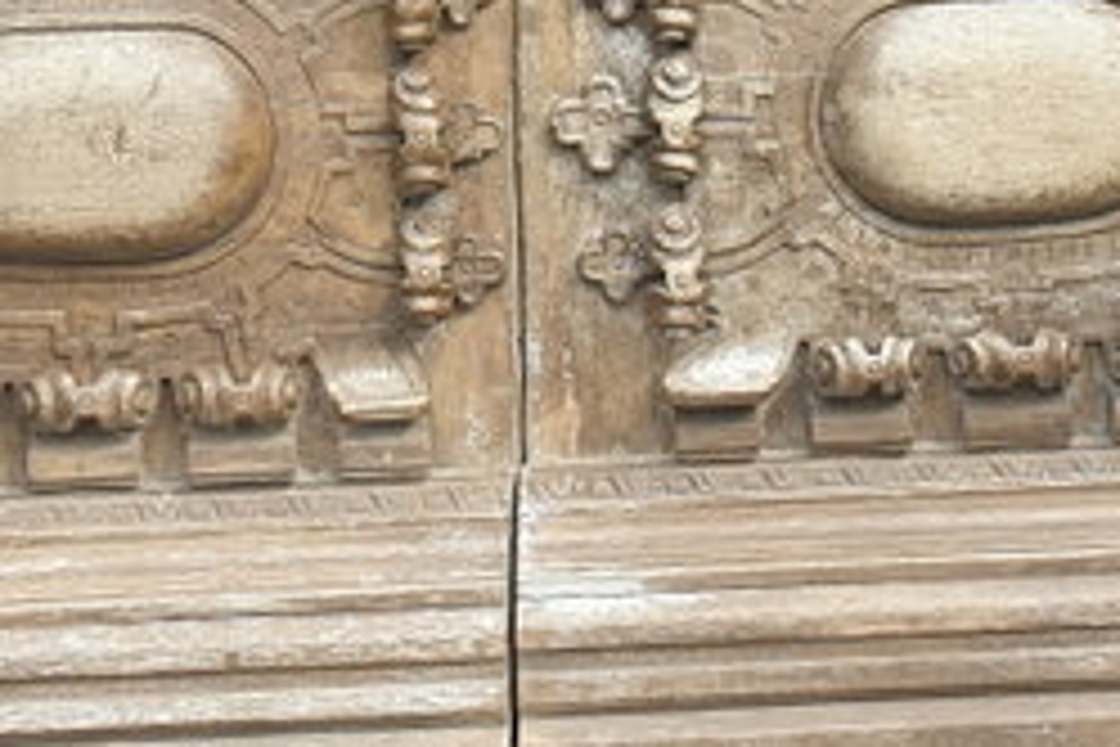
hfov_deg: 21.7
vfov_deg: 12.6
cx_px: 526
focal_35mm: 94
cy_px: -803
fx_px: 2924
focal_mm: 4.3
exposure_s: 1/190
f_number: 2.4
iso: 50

......

• **WHAT THE TASK REQUIRES**: Repeat all the material exactly, but keep pictures out of the copy.

• **ANSWER TO THIS PROBLEM**:
hfov_deg: 21.7
vfov_deg: 12.6
cx_px: 526
focal_35mm: 94
cy_px: -803
fx_px: 2924
focal_mm: 4.3
exposure_s: 1/190
f_number: 2.4
iso: 50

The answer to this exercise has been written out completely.